I am relatively new to Haskell, but I am trying to learn both by reading and trying to solve problems on Project Euler. I am currently trying to implement a function that takes an infinite list of integers and returns the ordered list of pairwise sums of elements in said list. I am really looking for solutions to the specific issue I am facing, rather than advice on different strategies or approaches, but those are welcome as well, as being a coder doesn't mean knowing how to implement a strategy, but also choosing the best strategy available.
My approach relies on traversing an infinite list of infinite generators and retrieving elements in order, with several mathematical properties that are useful in implementing my solution.
If I were trying to obtain the sequence of pairwise sums of the natural numbers, for example, this would be my code:
myList :: [Integer]
myList = [1..]
myGens :: [[Integer]]
myGens = gens myList
where
gens = \xs -> map (\x -> [x+y|y<-(dropWhile (<x) xs)]) xs
Regardless of the number set used, provided that it is sorted, the following conditions hold:
∀ i ≥ 0, head (gens xs !! i) == 2*(myList !! i)
∀ i,j,k ≥ 0, l > 0, (((gens xs) !! i) !! j) < (((gens xs) !! i+k) !! j+l)
Special cases for the second condition are:
∀ i,j ≥ 0, (((gens xs) !! i) !! j) < (((gens xs) !! i+1) !! j)
∀ i,j ≥ 0, k > 0, (((gens xs) !! i) !! j) < (((gens xs) !! i+k) !! j)
Here is the particular code I am trying to modify:
stride :: [Integer] -> [Int] -> [[Integer]] -> [Integer]
stride xs cs xss = x : stride xs counts streams
where
(x,i) = step xs cs xss
counts = inc i cs
streams = chop i xss
step :: [Integer] -> [Int] -> [[Integer]] -> (Integer,Int)
step xs cs xss = pace xs (defer cs xss)
pace :: [Integer] -> [(Integer,Int)] -> (Integer,Int)
pace hs xs#((x,i):xt) = minim (x,i) hs xt
where
minim :: (Integer,Int) -> [Integer] -> [(Integer,Int)] -> (Integer,Int)
minim m _ [] = m
minim m#(g,i) hs (y#(h,n):ynt) | g > h && 2*(hs !! n) > h = y
| g > h = minim y hs ynt
| 2*(hs !! n) > g = m
| otherwise = minim m hs ynt
defer :: [Int] -> [[a]] -> [(a,Int)]
defer cs xss = (infer (zip cs (zip (map head xss) [0..])))
infer :: [(Int,(a,Int))] -> [(a,Int)]
infer [] = []
infer ((c,xi):xis) | c == 0 = xi:[]
| otherwise = xi:(infer (dropWhile (\(p,(q,r)) -> p>=c) xis))
The set in question I am using has the property that multiple distinct pairs produce an identical sum. I want an efficient method of handling all duplicate elements at once, in order to avoid an increased cost of computing all the pairwise sums up to N, as it requires M more tests if M is the number of duplicates.

■ Objectives
[1] Answer these questions about the Haskell post:
(a) What two ways of learning Haskell does the writer mention?
(b) How is myList defined in the natural-numbers example?
(c) What property does the set the writer is using have?
[2] Can you reproduce the part of the Haskell post starting at "Special cases for" and ending at "xs) !! i+k) !! j)"?

■ Dataset records
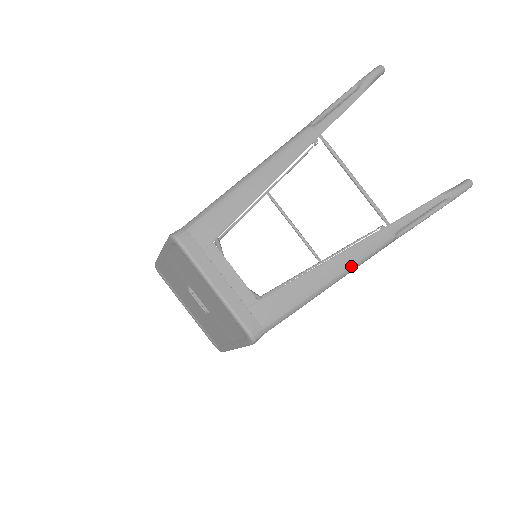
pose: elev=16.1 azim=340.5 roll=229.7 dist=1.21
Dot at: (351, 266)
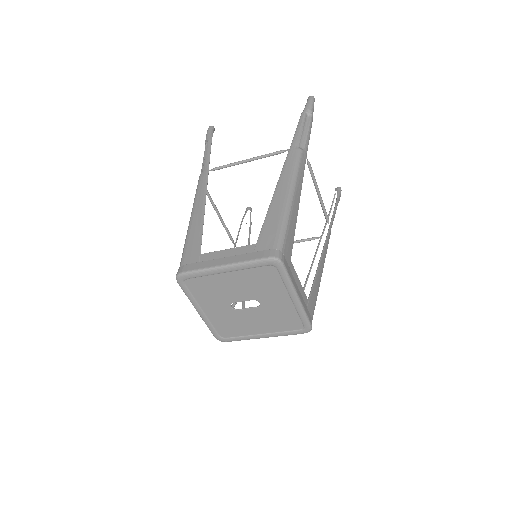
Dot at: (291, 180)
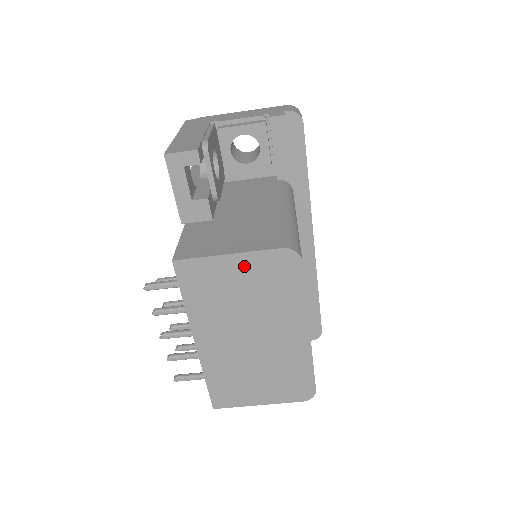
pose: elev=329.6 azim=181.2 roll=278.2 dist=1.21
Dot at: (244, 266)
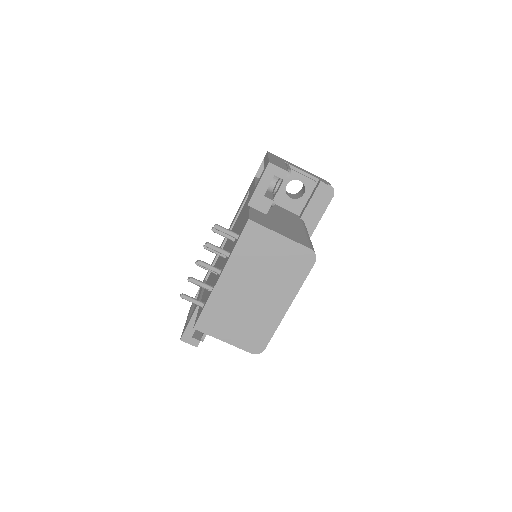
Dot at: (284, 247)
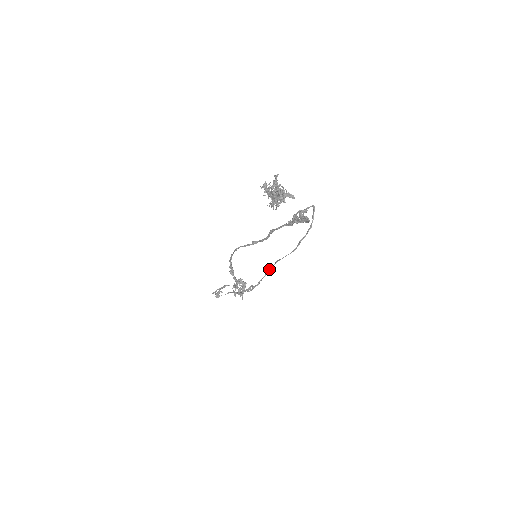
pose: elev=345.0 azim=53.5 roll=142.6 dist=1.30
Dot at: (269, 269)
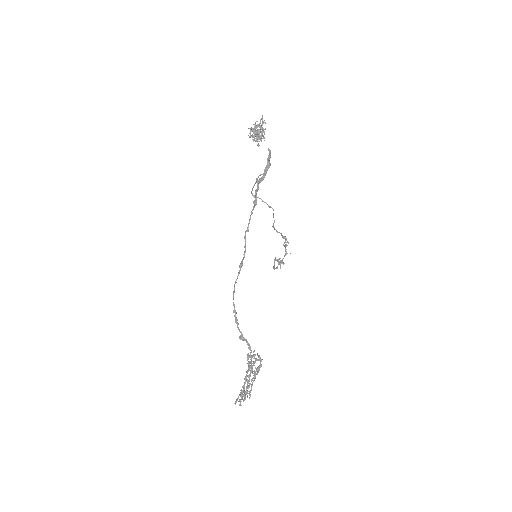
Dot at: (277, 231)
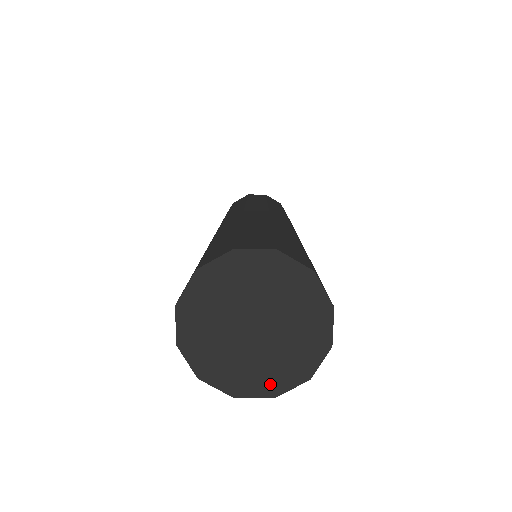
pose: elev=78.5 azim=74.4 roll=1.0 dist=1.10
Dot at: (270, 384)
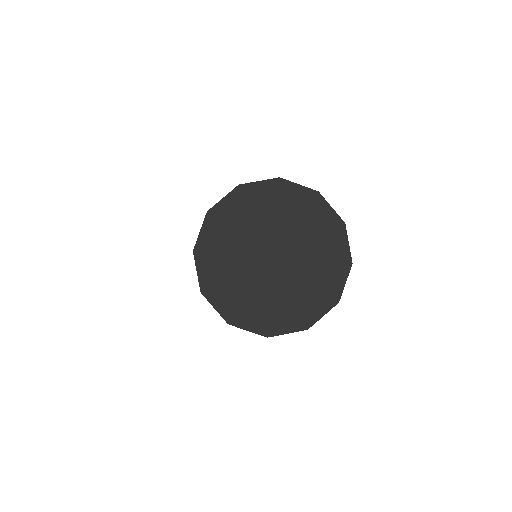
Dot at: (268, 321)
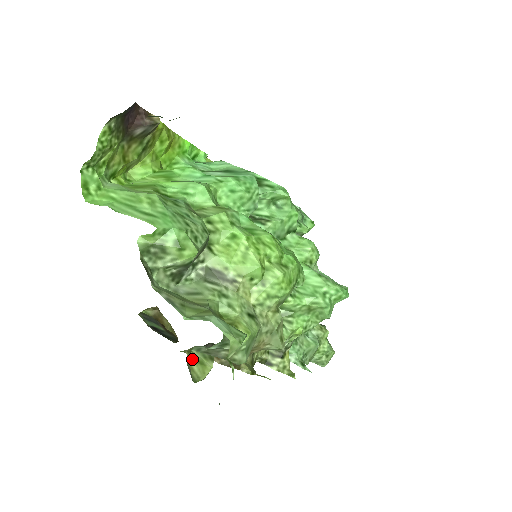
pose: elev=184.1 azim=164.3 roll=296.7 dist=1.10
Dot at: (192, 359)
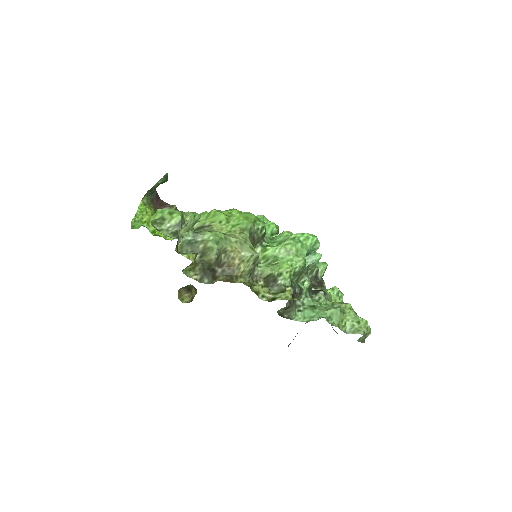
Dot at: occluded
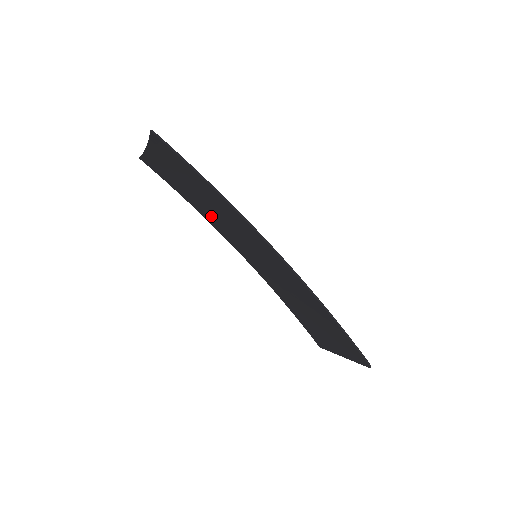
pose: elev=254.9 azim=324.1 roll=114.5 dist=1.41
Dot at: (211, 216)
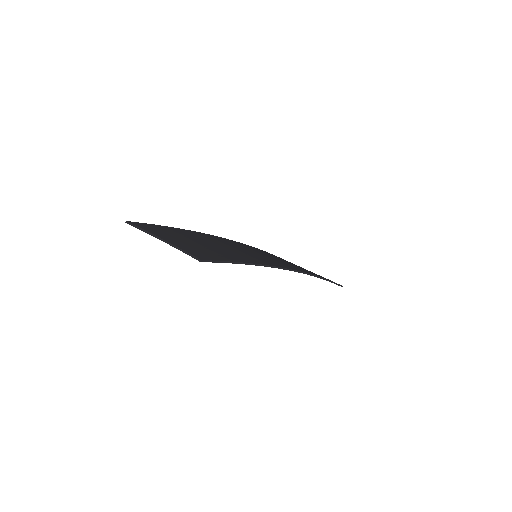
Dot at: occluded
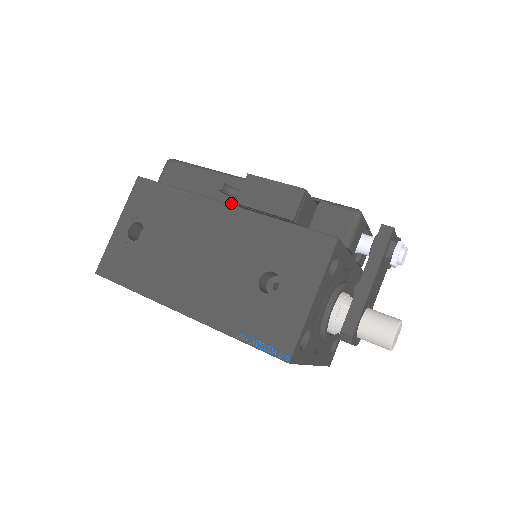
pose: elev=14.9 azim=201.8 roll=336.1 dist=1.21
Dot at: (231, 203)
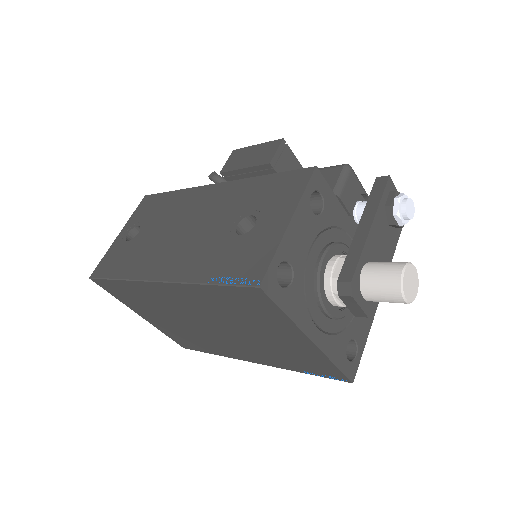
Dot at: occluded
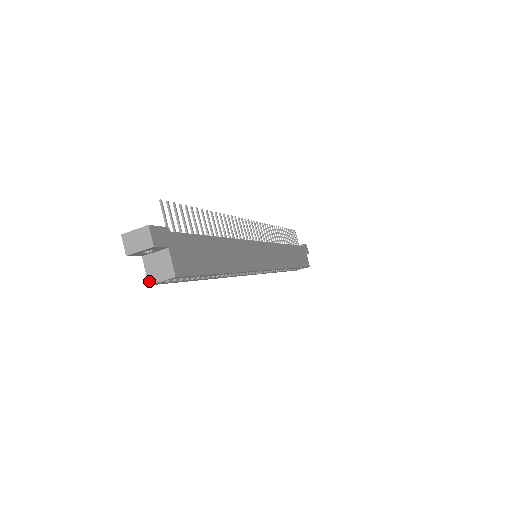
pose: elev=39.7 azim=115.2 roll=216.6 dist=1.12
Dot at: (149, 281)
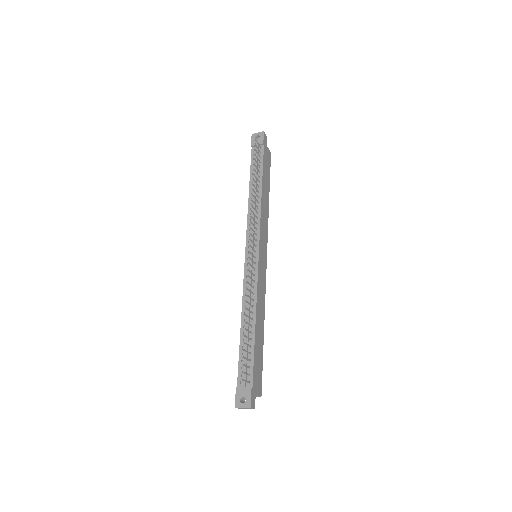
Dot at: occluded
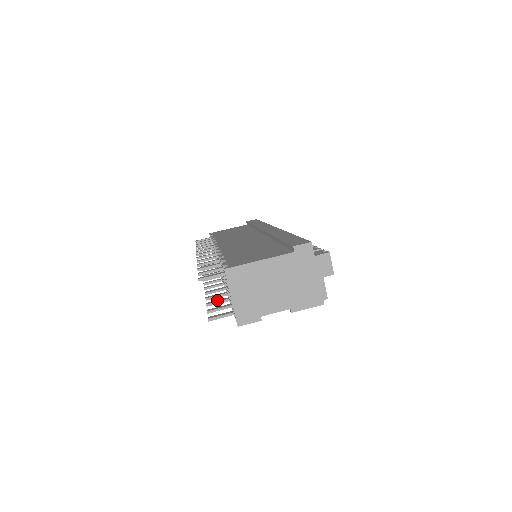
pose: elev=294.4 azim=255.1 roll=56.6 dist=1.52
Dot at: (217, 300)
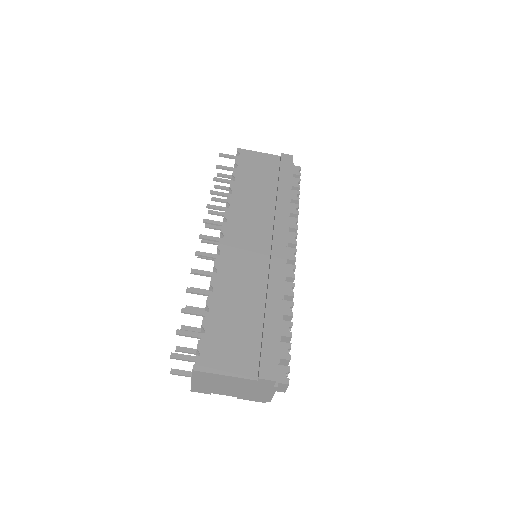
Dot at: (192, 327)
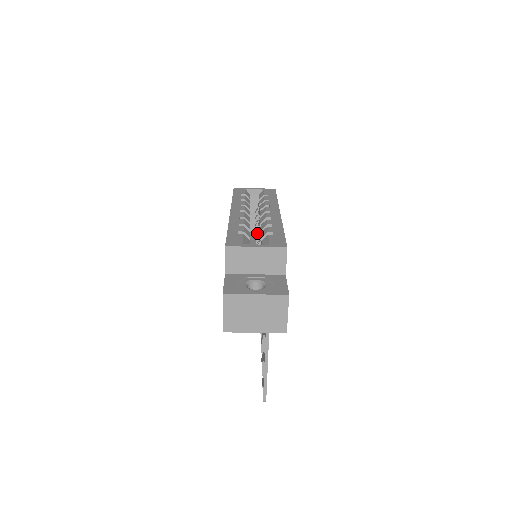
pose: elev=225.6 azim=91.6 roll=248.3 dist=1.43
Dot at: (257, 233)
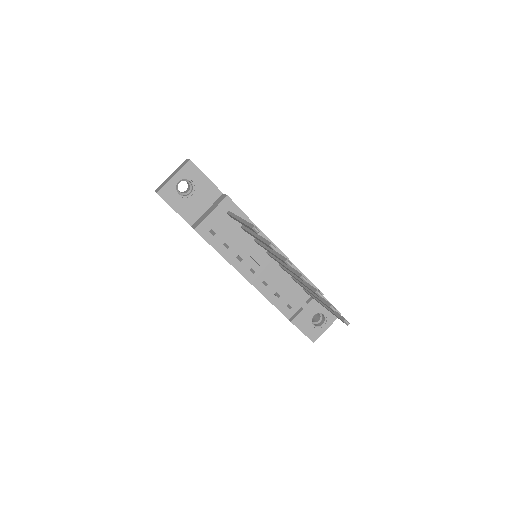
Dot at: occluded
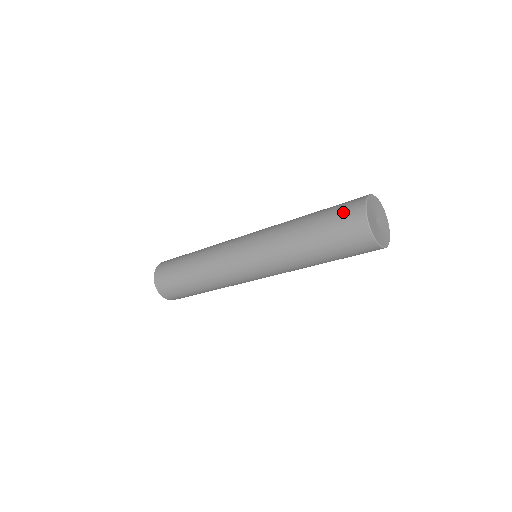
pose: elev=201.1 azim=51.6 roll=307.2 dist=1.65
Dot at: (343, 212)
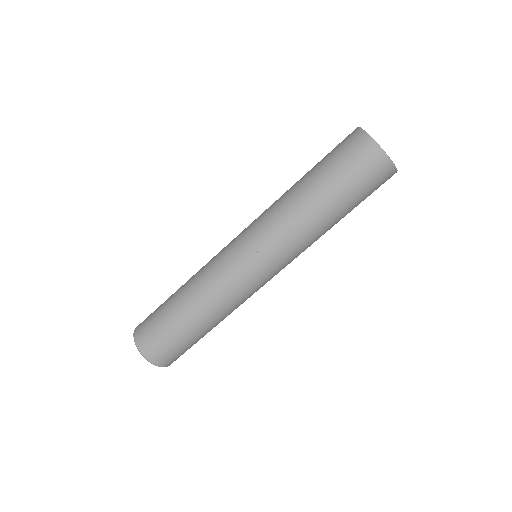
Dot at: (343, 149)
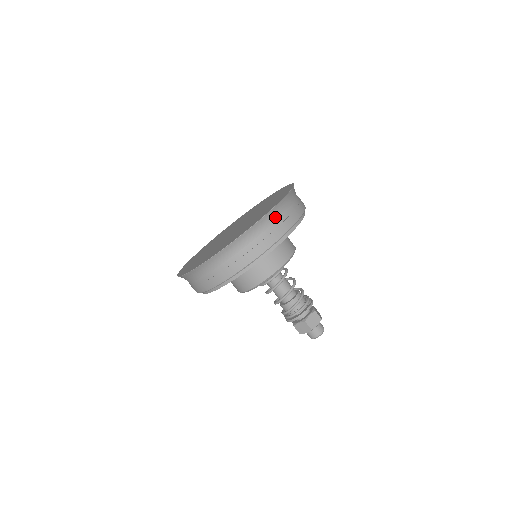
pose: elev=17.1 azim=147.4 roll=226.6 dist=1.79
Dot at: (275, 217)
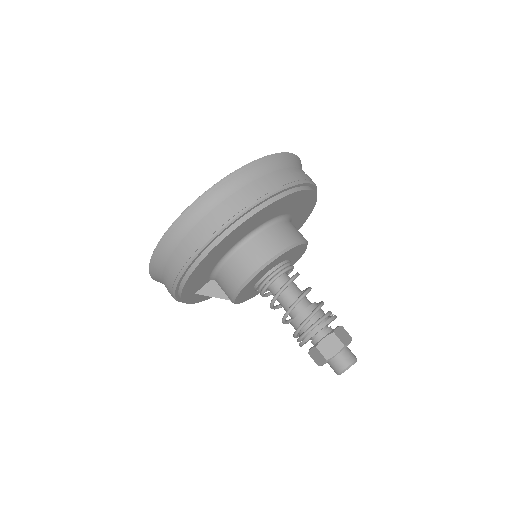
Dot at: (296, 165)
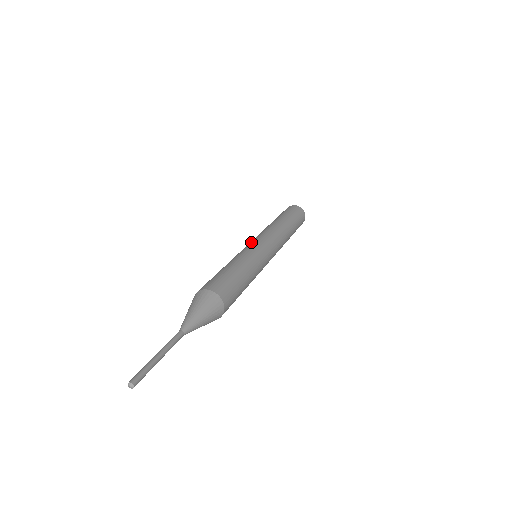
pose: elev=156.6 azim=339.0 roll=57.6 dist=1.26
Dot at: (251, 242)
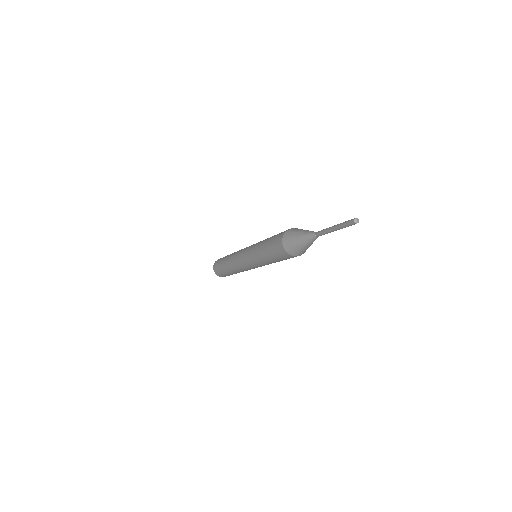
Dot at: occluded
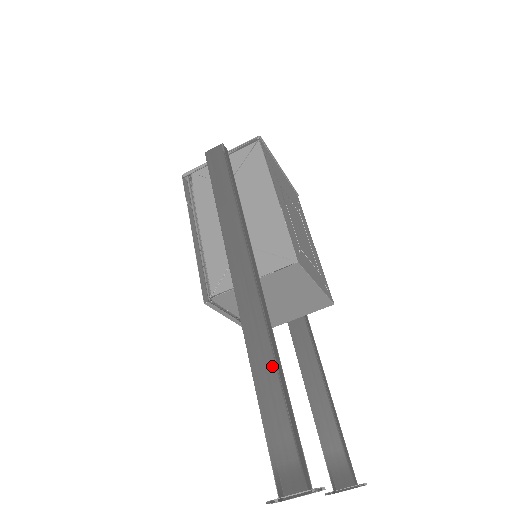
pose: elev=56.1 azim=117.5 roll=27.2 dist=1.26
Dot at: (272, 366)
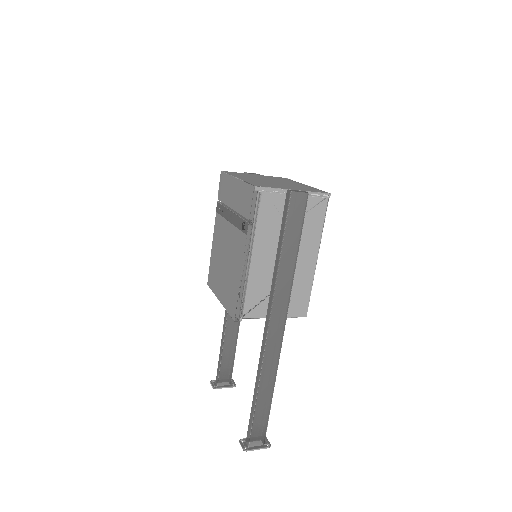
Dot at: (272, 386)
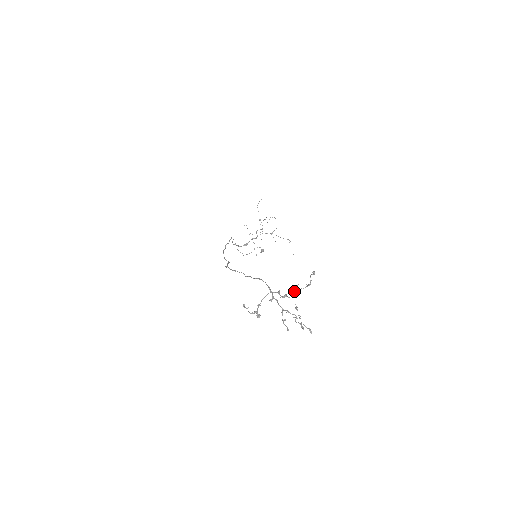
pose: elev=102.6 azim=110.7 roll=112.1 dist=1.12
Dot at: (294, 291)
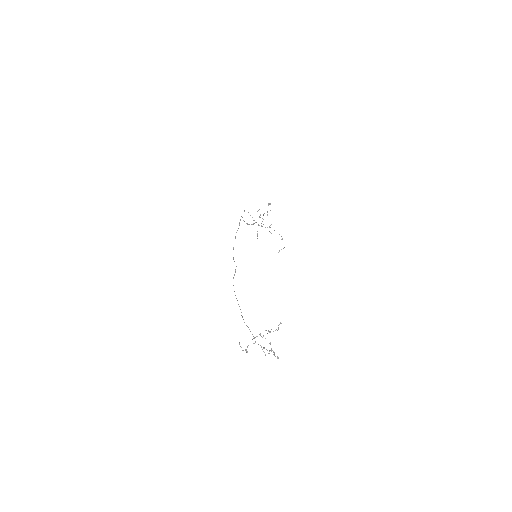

■ Results
[1]
(a) Reading, and trying to solve problems on Project Euler.
(b) myList = [1..]
(c) Multiple distinct pairs produce an identical sum.

[2]
Special cases for the second condition are:
∀ i,j ≥ 0, (((gens xs) !! i) !! j) < (((gens xs) !! i+1) !! j)
∀ i,j ≥ 0, k > 0, (((gens xs) !! i) !! j) < (((gens xs) !! i+k) !! j)